In the present tense (mid-1850s), Bettany’s 40ish Darwin is depressed and physically feeble, inattentive to both work and family; the source of this is clearly grief over the death of his favorite child at age 10. In flashbacks, we see the close relationship between him and young Annie (Martha West), who shares his unsentimental fascination with the natural world. Her illness and demise devastate both Charles and Emma (Connelly), causing the former to lose any remaining religious faith while the latter clings more strongly to hers.
Both parents have guilt issues around Annie’s passing (as married first cousins, the Darwins feared their children might be genetically inclined toward poor health), but Emma has managed to pull herself together for the sake of their surviving children. (The Darwins had 10, two dying young.) She both worries over and resents Charles’ distracted, weakened removal from family life since Annie’s passing. Meanwhile, fellow scientific enthusiasts Huxley (Toby Jones) and Hooker (Benedict Cumberbatch) urge the country-house-bound recluse to finish “Origin,” latter happily anticipating its publication will “kill God” — precisely the reaction Darwin fears, largely due to the opposition of his devout wife and their good friend Rev. Innes (Jeremy Northam).
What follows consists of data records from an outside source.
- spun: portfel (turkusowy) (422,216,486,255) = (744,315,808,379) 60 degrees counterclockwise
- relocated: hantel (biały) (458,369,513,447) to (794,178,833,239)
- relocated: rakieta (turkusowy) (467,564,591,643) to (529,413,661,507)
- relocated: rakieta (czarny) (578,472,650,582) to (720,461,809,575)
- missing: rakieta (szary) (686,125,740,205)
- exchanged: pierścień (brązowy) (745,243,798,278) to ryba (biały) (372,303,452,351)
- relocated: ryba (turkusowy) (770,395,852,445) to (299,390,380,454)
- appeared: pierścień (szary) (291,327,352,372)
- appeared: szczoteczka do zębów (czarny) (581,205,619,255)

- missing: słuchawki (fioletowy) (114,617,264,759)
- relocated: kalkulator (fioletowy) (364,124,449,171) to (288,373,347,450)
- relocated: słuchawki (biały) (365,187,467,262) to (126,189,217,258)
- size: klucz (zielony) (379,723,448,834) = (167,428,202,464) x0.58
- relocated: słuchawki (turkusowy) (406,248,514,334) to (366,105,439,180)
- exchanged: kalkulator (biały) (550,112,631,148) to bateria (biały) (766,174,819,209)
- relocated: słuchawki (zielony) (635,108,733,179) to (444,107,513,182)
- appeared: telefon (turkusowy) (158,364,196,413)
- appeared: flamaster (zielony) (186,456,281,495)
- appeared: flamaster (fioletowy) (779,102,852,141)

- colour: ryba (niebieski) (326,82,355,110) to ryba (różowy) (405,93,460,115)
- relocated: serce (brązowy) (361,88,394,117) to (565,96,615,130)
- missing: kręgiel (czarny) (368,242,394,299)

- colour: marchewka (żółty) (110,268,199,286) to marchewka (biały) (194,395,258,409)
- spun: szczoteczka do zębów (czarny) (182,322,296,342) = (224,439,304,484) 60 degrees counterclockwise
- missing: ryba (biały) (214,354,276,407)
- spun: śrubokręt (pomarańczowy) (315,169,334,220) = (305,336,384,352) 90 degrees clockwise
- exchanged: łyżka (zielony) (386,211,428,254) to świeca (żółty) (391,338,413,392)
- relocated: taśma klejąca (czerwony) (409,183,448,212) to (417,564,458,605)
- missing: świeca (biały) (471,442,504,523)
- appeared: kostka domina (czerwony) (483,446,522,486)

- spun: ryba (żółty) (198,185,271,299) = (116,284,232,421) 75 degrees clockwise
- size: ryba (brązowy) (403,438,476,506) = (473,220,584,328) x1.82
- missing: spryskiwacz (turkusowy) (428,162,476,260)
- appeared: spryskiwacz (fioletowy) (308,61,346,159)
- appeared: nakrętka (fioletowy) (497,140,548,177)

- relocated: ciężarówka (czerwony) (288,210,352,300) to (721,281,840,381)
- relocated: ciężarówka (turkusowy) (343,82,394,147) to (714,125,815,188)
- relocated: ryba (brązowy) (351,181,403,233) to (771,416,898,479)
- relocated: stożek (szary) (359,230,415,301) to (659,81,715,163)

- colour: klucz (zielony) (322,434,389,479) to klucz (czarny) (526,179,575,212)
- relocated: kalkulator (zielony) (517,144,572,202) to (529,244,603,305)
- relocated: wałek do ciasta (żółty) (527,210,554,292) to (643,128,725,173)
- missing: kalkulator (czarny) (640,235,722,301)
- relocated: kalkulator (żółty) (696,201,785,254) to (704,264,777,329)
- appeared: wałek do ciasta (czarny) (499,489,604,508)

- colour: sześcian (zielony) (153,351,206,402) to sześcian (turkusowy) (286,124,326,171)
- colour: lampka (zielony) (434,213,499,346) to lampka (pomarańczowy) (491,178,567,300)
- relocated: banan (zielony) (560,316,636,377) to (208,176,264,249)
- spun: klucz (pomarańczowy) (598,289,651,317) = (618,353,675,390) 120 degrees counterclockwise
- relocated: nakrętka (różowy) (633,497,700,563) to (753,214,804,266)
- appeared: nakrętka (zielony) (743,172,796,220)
Amiel, demonstrating some of the visual panache more creatively deployed in earlier work (“Queen of Hearts,” the “Singing Detective” mini) than later genre projects “The Core” or “Entrapment,” finds opportunities to illustrate theories of natural selection and such in brief montages, sometimes deploying digital and time-lapse effects. But despite that and pleasant (if modestly scaled) period trappings, “Creation” feels somewhat static in storytelling terms. Once basic conflicts are established, we simply wait for Darwin to come to terms with his grief, marriage and imminent notoriety. Not much “happens,” though the pic does its best to maintain energy in both physical presentation and mixed-chronology structure.
Leads are also a little monotonous: Bettany is appealing but this Charles is at times nearly a sickly bore, while Connelly, not an actor with much lightness, is OK but emphasizes Emma’s grave concern and disapproval to the exclusion of nearly every other quality. (The real Mrs. Darwin was a highly accomplished person in her own right.) In the weird tradition of so many real-life acting couples, onscreen these two stars don’t have much chemistry.
Supporting players are aptly cast if underused; screen debutante West, however, gets a little too much screen time (as both living little girl and ghost), Annie being written/played as the kind of wise, winsome, uber-precocious child that feels like a product of adult ventriloquism.
The English countryside looks gorgeous in Jess Hall’s widescreen lensing, topping solid design contributions in a costume piece without crowd scenes or sumptuous interiors. Tech packaging is fine. In some spots Christopher Young’s melancholy string-centric orchestral score owes a considerable debt to Arvo Part’s “Cantus in Memory of Benjamin Britten.”